One of our Observers for Italy recently alerted us to the news that as part of a major clampdown on "gypsy" communities the government plans to compile a fingerprint database of the country's entire Roma population, including children.

Under the scheme, announced by Italian Interior Minister Roberto Maroni, authorities will randomly collect data from each of the country's Roma residents. Those without the correct paperwork will be considered illegal and deported within three months. The Berlusconi government has also announced plans to close down all illegally run or badly facilitated Roma camps as soon as possible. The plan has been condemned by the Italian left and caused a harsh reaction from the Catholic weekly Famiglia Cristiana.

This post was compiled with help from our Observer in Milan, Alberto Celani.

Roma in Milan

Photos by Alessandro Fornasetti - www.imagefactory.it.

 

 
 

 

"It's nothing out of the ordinary"

Fabrizio Cecchetti is a member of the Northern League Party and a councillor for the Milan area regional government.

The Italian integration model has failed. Gypsies no longer believe in the values they did traditionally and follow an increasingly consumerist way of life where authentic values have been replaced by false ones. Their settlements are havens of crime. Social conflict is a daily affair and they're involved in the exploitation of babies, young mothers and handicapped people. The government's database plan is the best way to check each person's identity. It's nothing out of the ordinary; you must remember that the state holds the fingerprints of the majority of the country's men anyway, because of military service."

"Politicians are just deserting this community"

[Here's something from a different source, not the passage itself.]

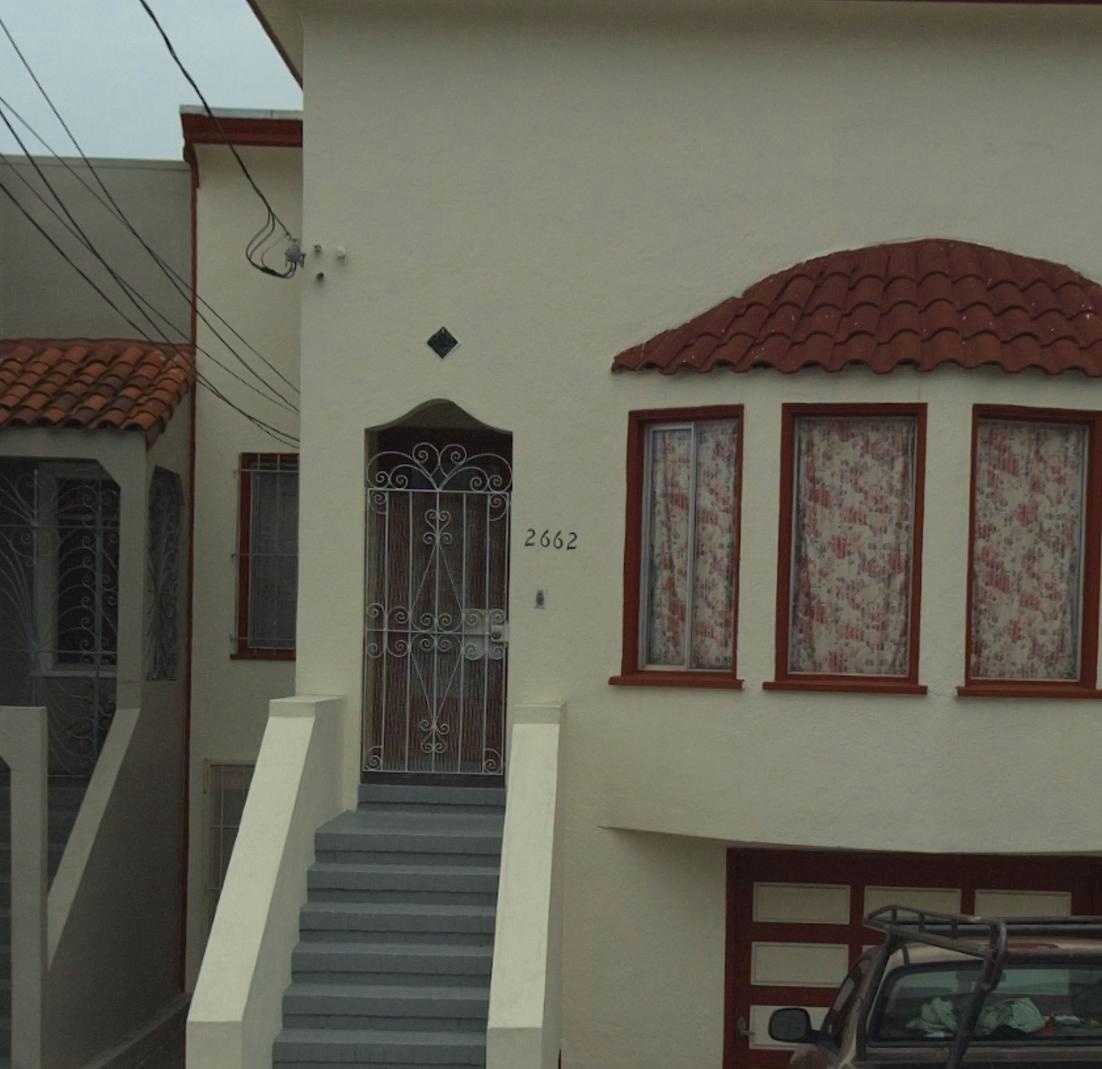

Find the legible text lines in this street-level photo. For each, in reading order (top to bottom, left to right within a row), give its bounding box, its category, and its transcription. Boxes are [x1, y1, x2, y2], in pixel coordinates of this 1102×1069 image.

Maurizio Pagani is the president of Opera Nomadi, an association working in favour of Roma integration in Italy:

This fingerprint scheme is not necessary. It would be easier to launch a basic census because most of the camps' residents are already known to the authorities anyway. Politicians are just deserting this community and not helping them to integrate. It's true that the gypsy culture is moving in the wrong direction but it's the responsibility of the state to bridge the gap between the group and mainstream society. The way some young Roma behave is the result of a society where there's no dialogue and no solidarity."